The ICT-related transition is based on technologies that many actors are interested in diffusing, for
commercial and political reasons. The diffusion of ICT is strongly supported by the ideologies of
economic growth and national competitiveness, and it is regarded as a nearly unquestioned good –
the main problems are considered to be the barriers for diffusion.
In contrast, a sustainability transition would be based on an idea – an idea that should influence all
forms of social and technological innovation. As Fred Steward argues, a sustainability-oriented
transformation would be comparable to national mobilizations like the public health reforms of the
19th century and the emergence of the welfare state in the 20th century. Although the promotion of
more sustainable energy systems would be an important part of a sustainability transition, such a
transition would not be technology-based in the same way as the ICT-transition.
In some ways the transitions can be seen as competing, as a sustainability transition would question
the ways in which the ICT-transition proceeds. Steps towards mitigating the environmental effects
of ICT in everyday life may be considered detrimental to competitiveness and to the achievement of
positive environmental impacts related to ICT.
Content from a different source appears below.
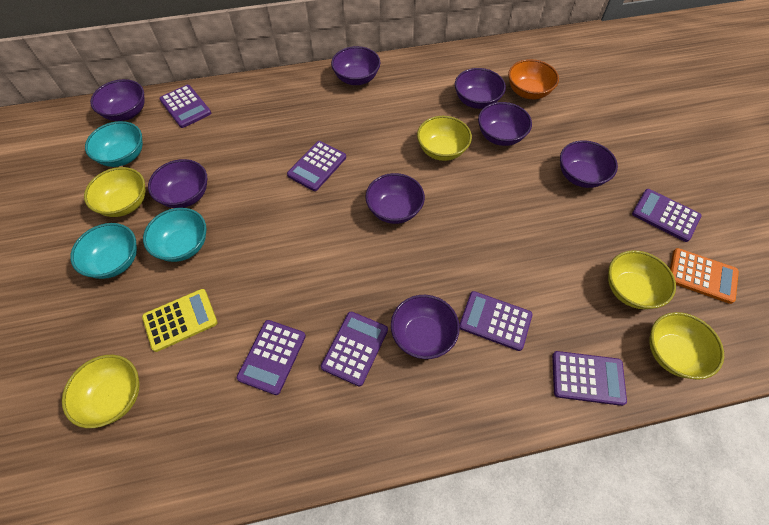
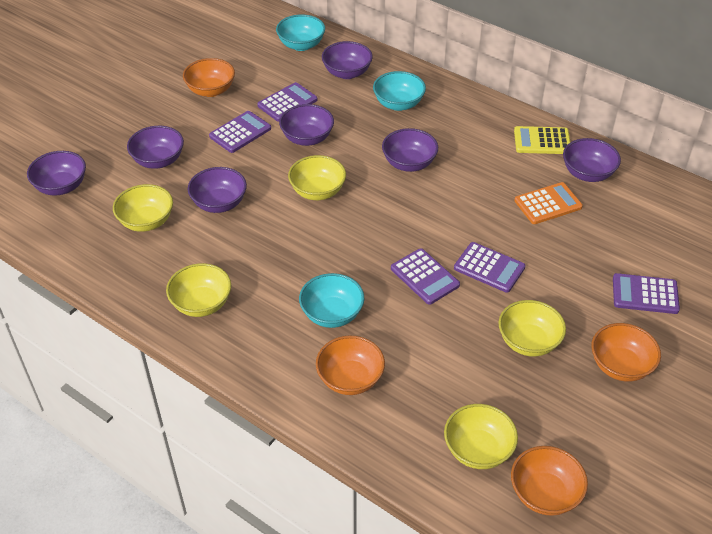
orange bowl: 1 -> 4
purple bowl: 8 -> 7
purple calculator: 7 -> 5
In dominant discourse, sustainability is presently used as a legitimizing device for promoting the
broadband society, but little is done to change the selection environment for innovations in ways
that would, effectively, give priority to environmental improvements at the expense of more
entertainment and convenience.
Transition management – does a deeper understanding help?
As argued above, the transformations related to the integration of ICT in everyday life are
extremely complex, and they do not, in general, serve a sustainability agenda. What would be
needed to make the two agendas meet? Can the processes be regulated better from an environmental
perspective, if we improve our understanding of the complexities of the processes? Or does it make
more sense to stick to the reactive regulation in particular fields combined with instruments that
influence the general selection environment, such as ensuring high energy prices and transferring
income from the private to the public sector through taxation? Presently, the sustainability agenda
does not have sufficient public support to warrant the effective use of general instruments. Would it
be more acceptable – and would it work – with more subtle transition management?